Simultaneously acquired UPLC–PDA and UPLC–MS base peak intensity chromatograms of H. perforatum flower extract are presented in [Fig. 1]. The chromatogram obtained by MS detection in negative ionization mode was quite similar to the PDA chromatogram for the first half of the chromatograms (100–500 sec), whereas for the later eluents (650–800 sec), the peaks for hyperforins had a much higher response in MS than in UV. The identities, retention times, UV characteristics, and observed molecular and fragment ions for individual components are presented in [Table 2]. A total of 21 metabolites were detected, and 17 were tentatively identified. Metabolite assignments were made by comparing retention time, UV/Vis spectra, and MS data (accurate mass, isotopic distribution, and fragmentation pattern in both positive and negative ion modes) of the compounds detected with H. perforatum compounds reported in the literature and searching in the existing online public databases. Identifications were confirmed with standard compounds whenever available in-house. Identified metabolites belonged to various classes ([Table 2]) including a caffeic acid derivative (i.e., chlorogenic acid), catechins (i.e., catechin, epicatechin), flavonoid glycosides (i.e., isoquercetrin, rutin, hyperoside), naphthodianthrones (i.e., hypericin, pseudohypericin, proto pseudo-hypericin), and phloroglucinols (i.e., hyperforin, adhyperforin), with flavonoids as the most abundant class in H. perforatum. Furohyperforin and 33-hydroperoxy furohyperforin, the oxidation products of hyperforin, were detected in H. perforatum extract, albeit at much lower levels than the mother compounds, suggesting that hyperforins were not subjected to major chemical degradation [36]. The abundance of furohyperforin (peak 16) was used to identify preparations that have undergone partial decomposition. In comparison, naphthodianthrone compounds are more stable due to their aromatic conjugation [34], except that the proto-forms, i.e., protopseudohypericin (open-ring system) are less stable than, i.e., hypericin and pseudohypericin (closed-ring structures). In these preparations, both pseudohypericin and hypericin were the major naphthodianthrones (peaks 11 & 14) versus the proto-form (peak 10). The structures of metabolites commonly found in H. perforatum and discussed throughout the manuscript are shown in [Fig. 2].

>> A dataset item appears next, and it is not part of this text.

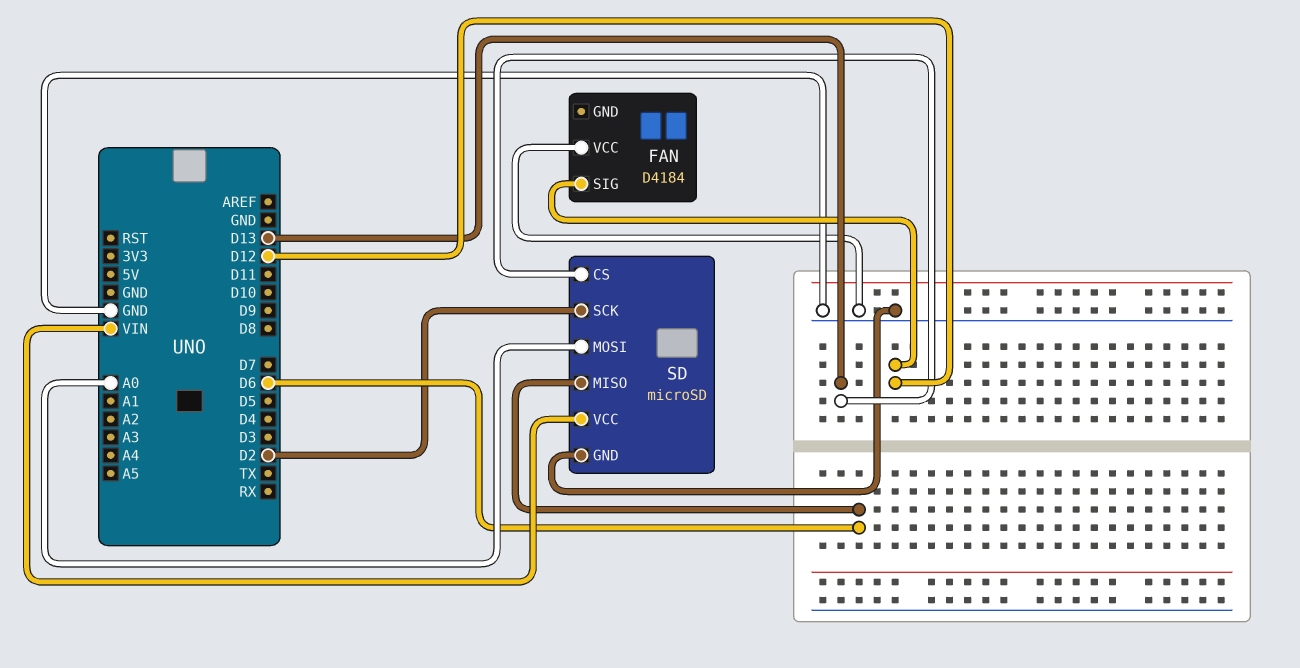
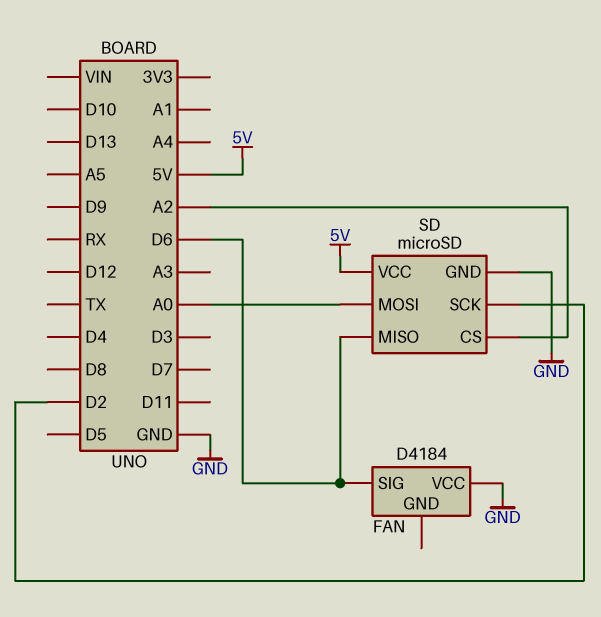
FAN pin SIG: D12 -> D6
SD pin CS: D13 -> A2
SD pin VCC: VIN -> 5V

The UPLC-MS spectra of St. John's wort preparations from the 9 different manufacturers can be examined in Fig. 1S, Supporting Information. Except for preparations 9 and 5, which are very different from other samples, it can be seen that the chromatograms are quite similar. Particularly, for preparation 9, major peaks could be attributed to fatty acids being absent from other preparations. Despite this broad similarity, we attempted to analyze UPLC-MS spectra in a more holistic way using PCA to explore the relative variability within the different samples rather than a direct inspection of the chromatograms [37].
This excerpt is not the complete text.